──────── SUPPLIED DATA ────────
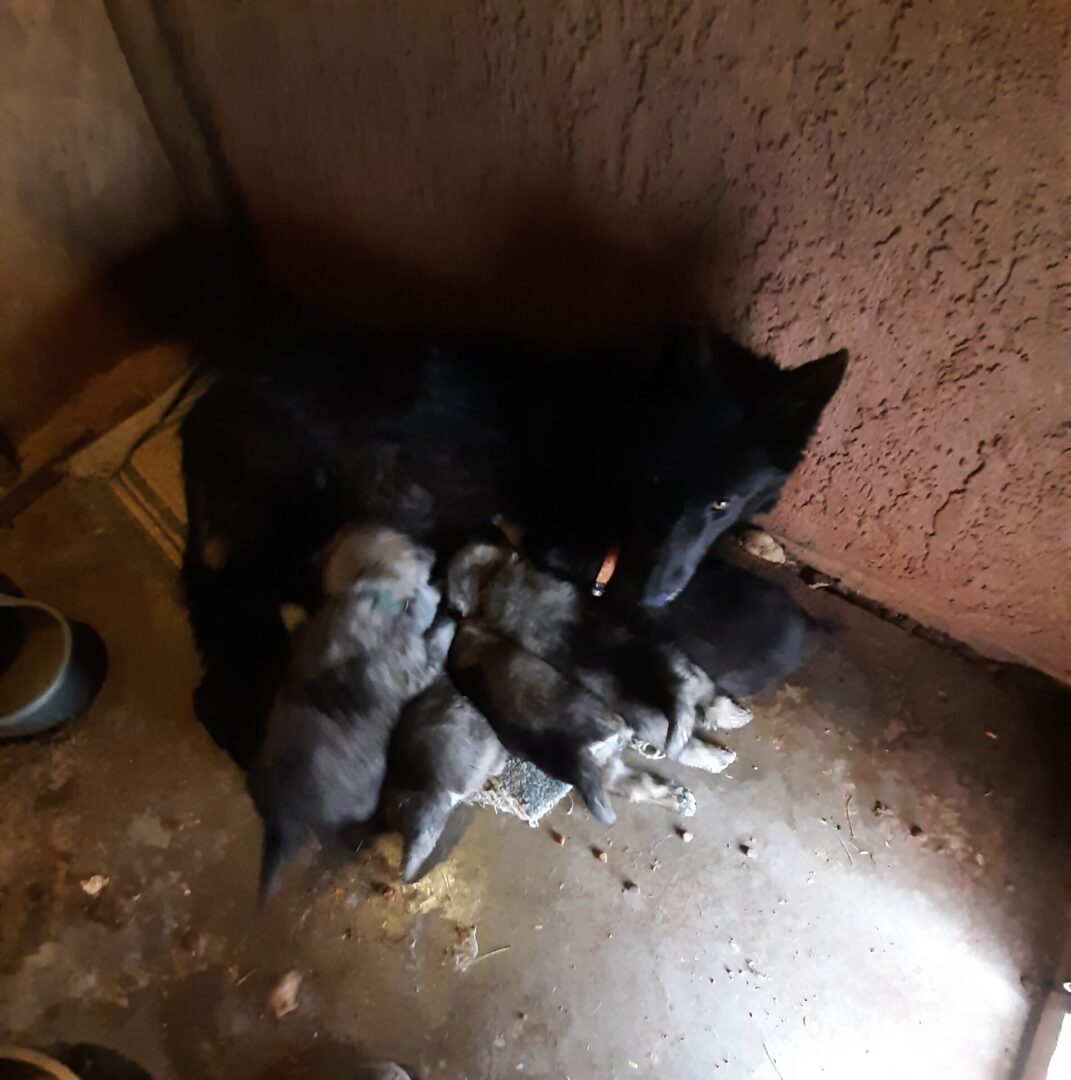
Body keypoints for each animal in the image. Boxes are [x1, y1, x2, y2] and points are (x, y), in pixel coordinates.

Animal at [249, 527, 453, 898]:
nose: (433, 556)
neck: (365, 591)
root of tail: (283, 823)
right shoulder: (416, 667)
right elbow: (433, 645)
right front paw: (444, 619)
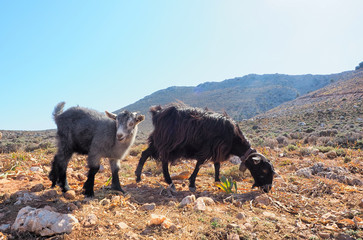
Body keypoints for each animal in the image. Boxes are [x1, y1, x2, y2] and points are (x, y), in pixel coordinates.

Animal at [136, 104, 276, 193]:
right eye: (263, 170)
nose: (267, 189)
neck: (233, 136)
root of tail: (157, 113)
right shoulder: (209, 149)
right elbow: (199, 165)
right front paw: (192, 184)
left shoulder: (217, 151)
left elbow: (217, 166)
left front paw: (219, 183)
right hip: (167, 143)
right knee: (164, 162)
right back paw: (170, 183)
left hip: (157, 142)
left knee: (144, 153)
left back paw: (138, 177)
────────
Where the line containing "right knee: (164, 162)" appears in the records above, begin there and print every line through the last, exactly and with nothing else.

right knee: (164, 162)
right back paw: (170, 183)
left hip: (157, 142)
left knee: (144, 153)
left back paw: (138, 177)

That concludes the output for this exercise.